Choreography
The term choreography usually evokes an image of dance and any dancing form associated with music. Mélanie Morrissette discusses about the absence or ignorance of discourse and film criticism on choreography in martial arts films. My works in sign language arts also inspect the notion of choreography in sign language.
Lip Dancing by Jolanta Lapiak at www.lapiak.com
The video Lip Dancing I created in the spring of 2003 contains the visual-manual speaker myself and the vocal-auditory speaker. It has no audio. One of the common comments I inevitably received in critique at an art college was that my signing was like "hand dancing" in their words. Initially, I was provoked, but with further thinking I finally came up with the title for this video "Lip Dancing". It brought me to thinking further about what "dance" means and how it relates to language and what choreography actually can do.
In the summer of 2003, I saw a videotape of Eric Malzkuhn who translated Lewis Carroll's poem "The Jabberwocky" into ASL. He did not simply stand and tell the poetic story in ASL within the head to waist frame. Rather, he performed it beautifully. What I noticed a striking thing about his performance was that he did not only use language but also used choreographic aspect in his performance. He fluently moved around with his whole body and the way he moved his legs in harmony with the way he uttered words in ASL in manual-visual-kinetic space-time.

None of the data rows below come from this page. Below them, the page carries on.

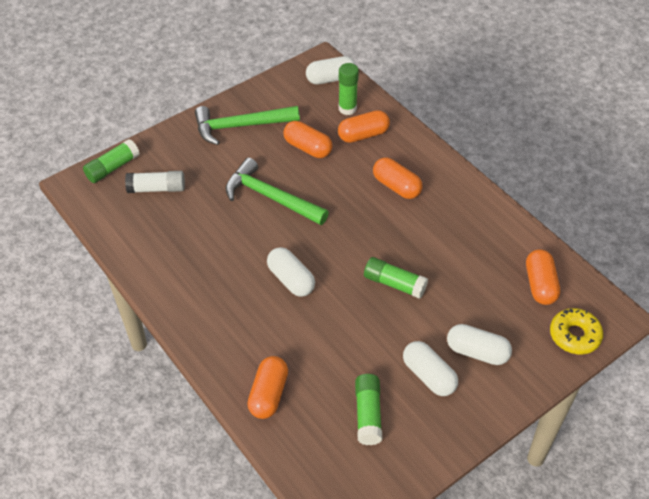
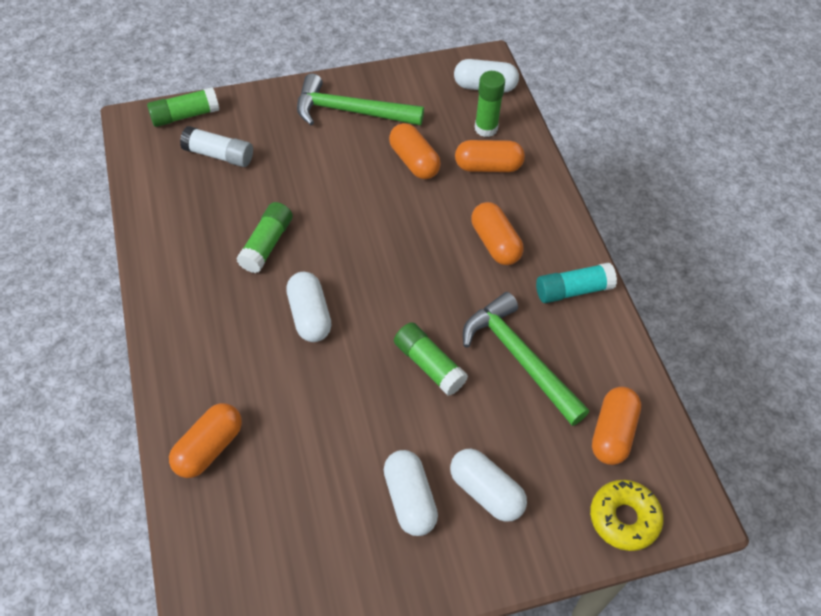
camera: 20 degrees right, 5 degrees up
(270, 197) = (339, 207): green hammer -> green hammer (519, 358)
(368, 414) = (310, 519): green glue stick -> green glue stick (267, 244)
(466, 201) = (573, 290): none -> turquoise glue stick

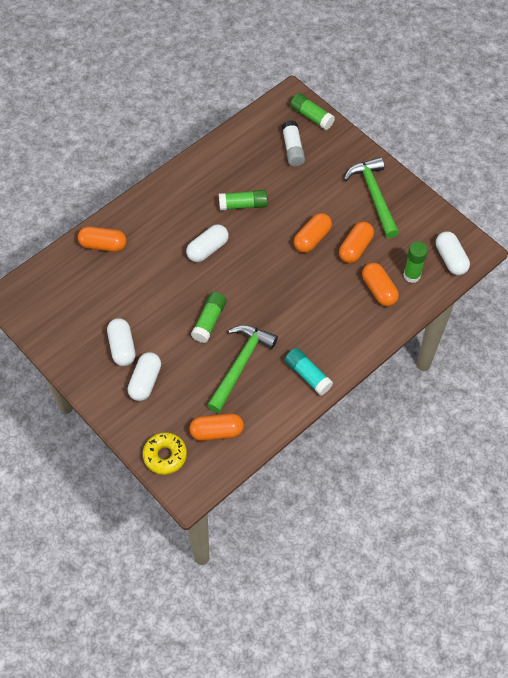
camera: 65 degrees right, 5 degrees up
(409, 499) = (122, 347): white capsule -> white capsule turned 60 degrees counterclockwise
(495, 243) = (318, 319): orange capsule -> orange capsule (312, 239)

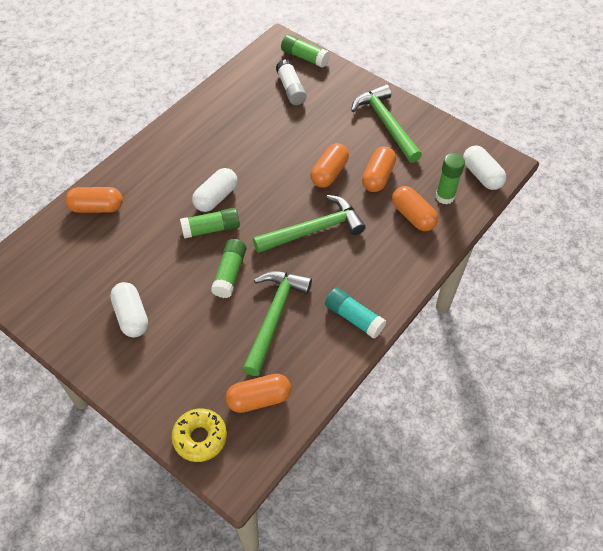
camera: 10 degrees left, 5 degrees down
(145, 381) = (164, 351): white capsule -> none
(243, 205) = (248, 148): green glue stick -> green glue stick (211, 229)
(288, 291) = (314, 230): none -> green hammer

Zone Upside Down by Jolanta Lapiak, www.lapiak.com
In 2004, I took a private lesson in Nepali traditional dance called Manjushree in Nepal. As I danced "Manjushree", I realized there was some kind of a "language" (in the beginning stage of language development, I would say) unlike dances in the West (which generally is emotion-based movement). Since the traditional dances in the East (India and Nepal) have some kind of "vocabulary" that is a set of mudras, I envisaged it was a possibility to integrate choreography with visual-spatial language like sign language to the fullest.

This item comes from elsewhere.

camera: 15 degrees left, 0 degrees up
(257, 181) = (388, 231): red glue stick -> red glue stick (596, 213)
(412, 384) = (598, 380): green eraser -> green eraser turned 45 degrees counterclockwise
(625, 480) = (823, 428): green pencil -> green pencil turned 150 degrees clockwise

Eventually, some of my works include some experimental choroegraphic elements in languages (Ameslan/ASL and English) -- adding choreographic element to text in English, such as Lone Poetry (2006-07) and Dandelions. During this period, I also explored the calligraphic element in ASL (which I called it "verbal calligraphy) and related it to Japanese/Chinese calligraphy. I compared calligraphy (which means beautiful writing) and choreography in vocal singing. People see Japanese calligraphy like dance-writing. I see vocal singing as a form of verbal-vocal calligraphy (beautiful writing in the air) and a form of lip dancing. At the moment, there is little or virtually no studies on choreography in sign language. Dance and sign language, like Japanese calligraphy, share visual-spatial modality.